A Fervaches, toutes les vaches ont un nom. "Quand on ne gère plus que des numéros, ça n'a rien d'intéressant", commente Vincent, qui mène le troupeau au pré. Le sol est encore boueux et les sabots glissent et s'enfoncent. La chienne de berger, Ibra, se charge de faire presser le pas aux retardataires.
Chaque vache a son carnet de santé pour un meilleur suivi. Vincent stocke dans une grande boîte en carton les flacons d'huiles essentielles. Antidouleur, anti-inflammatoire... Il y en a une pour chaque pathologie. Cinq gouttes sur l'encolure suffisent. Pas besoin d'antibiotiques. "Le lendemain, à la traite, le lait est parfumé", assure l'éleveur qui n'utilise pas de robot de traite pour "ne pas perdre le contact avec les animaux".
Pour faire ses fourrages, Vincent fauche en fonction du calendrier lunaire. "Ça se ressent sur les bêtes qui mangent mieux", affirme-t-il. "Des animaux qui vivent dehors sont en meilleure santé et coûtent moins cher. Ils produisent peut-être moins, mais la qualité est meilleure. De toute façon, tout ce qui est performance, je laisse ça de côté."
Dans la porcherie, il n'y a plus que 40 cochons, là où Christophe en entassait 100 auparavant. Les courettes ont été agrandies et les caillebotis remplacés par de la paille. "Le cahier des charges de l'agriculture biologique est complètement logique, commente l'éleveur. Il est interdit de laisser un animal seul, sauf en cas de pathologie grave et de risque de contagion, parce que les animaux ont besoin de vivre ensemble. Et les cochons doivent avoir de la paille avec laquelle jouer, sinon ils s'ennuient."
"Notre ferme a de l'avenir"
Si Vincent et Christophe comptent encore travailler une bonne quinzaine d'années, cela ne les empêche pas de préparer le futur. L'aîné a trois enfants, le cadet deux, "mais ils ne sont visiblement pas intéressés par le métier de paysan", glisse le cadet. Pourtant, la ferme des Gosselin "a de l'avenir". "A partir du moment où on a une certification bio, les portes ne se ferment plus, elles s'ouvrent." Mieux, l'exploitation est "transmissible", avancent-ils. Les deux frères ont fait réaliser une étude pour s'en assurer.

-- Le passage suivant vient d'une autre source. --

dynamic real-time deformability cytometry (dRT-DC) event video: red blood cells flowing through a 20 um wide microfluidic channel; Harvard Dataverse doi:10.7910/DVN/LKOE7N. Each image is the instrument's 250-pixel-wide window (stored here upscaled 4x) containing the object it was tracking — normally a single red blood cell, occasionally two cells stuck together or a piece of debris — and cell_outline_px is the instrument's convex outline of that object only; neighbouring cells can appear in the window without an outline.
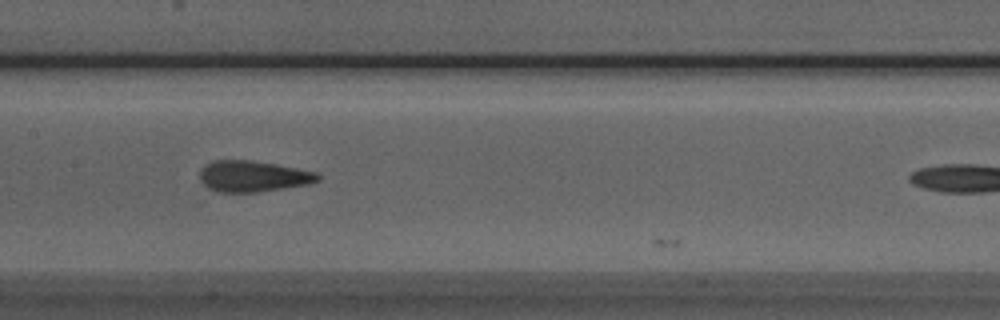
{"species": "Egyptian fruit bat (a non-hibernating species)", "species_latin": "Rousettus aegyptiacus", "temperature_condition": "room temperature", "stored_images_in_passage": 19, "camera_frame_rate_fps": 3000, "um_per_image_px": 0.085, "animal": {"sex": "male"}, "frame": {"image": 1, "passage_image": 16, "time_ms": 5.0, "image_size_px": [1000, 320], "cell_outline_px": [[320, 180], [308, 184], [256, 192], [216, 192], [208, 188], [200, 180], [200, 168], [204, 164], [212, 160], [252, 160], [276, 164], [316, 172], [320, 176]], "centroid_in_image_um": [21.46, 14.97], "position_along_channel_um": 185.9, "area_um2": 21.44}}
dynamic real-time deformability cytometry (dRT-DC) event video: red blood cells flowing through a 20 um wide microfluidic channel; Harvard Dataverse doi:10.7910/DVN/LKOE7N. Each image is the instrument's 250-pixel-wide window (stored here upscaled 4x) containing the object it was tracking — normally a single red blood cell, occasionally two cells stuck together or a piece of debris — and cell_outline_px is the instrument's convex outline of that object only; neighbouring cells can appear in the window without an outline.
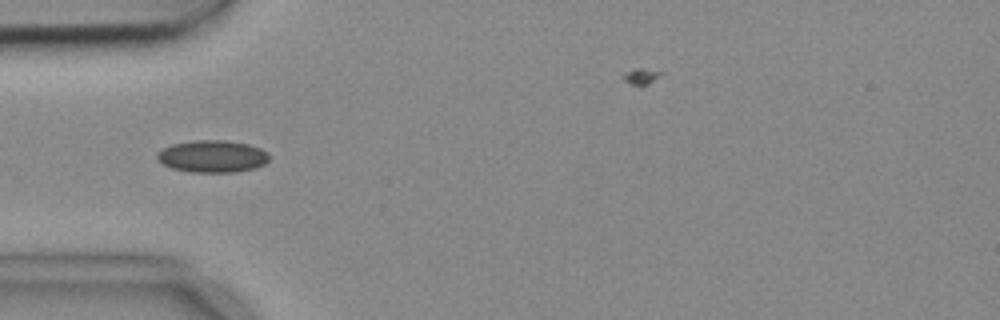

Les fermes intensives de leurs voisins sont souvent trop grandes et donc trop chères pour être reprises. La leur étant plus modeste, le coût d'installation sera limité. "Et notre système humainement soutenable permet aussi à des jeunes de s'installer", estime Christophe, qui ajoute : "Des jeunes qui fondent des familles entretiennent le milieu rural. La transmissibilité, c'est un autre facteur important d'une agriculture durable." Les Gosselin sont membres d'un réseau de fermes de démonstration, ils reçoivent les élèves du collège voisin et surtout ceux des lycées agricoles de la région. Ils leur montrent qu'une autre agriculture est possible. Un modèle qui séduit de plus en plus d'agriculteurs en pleine crise agricole.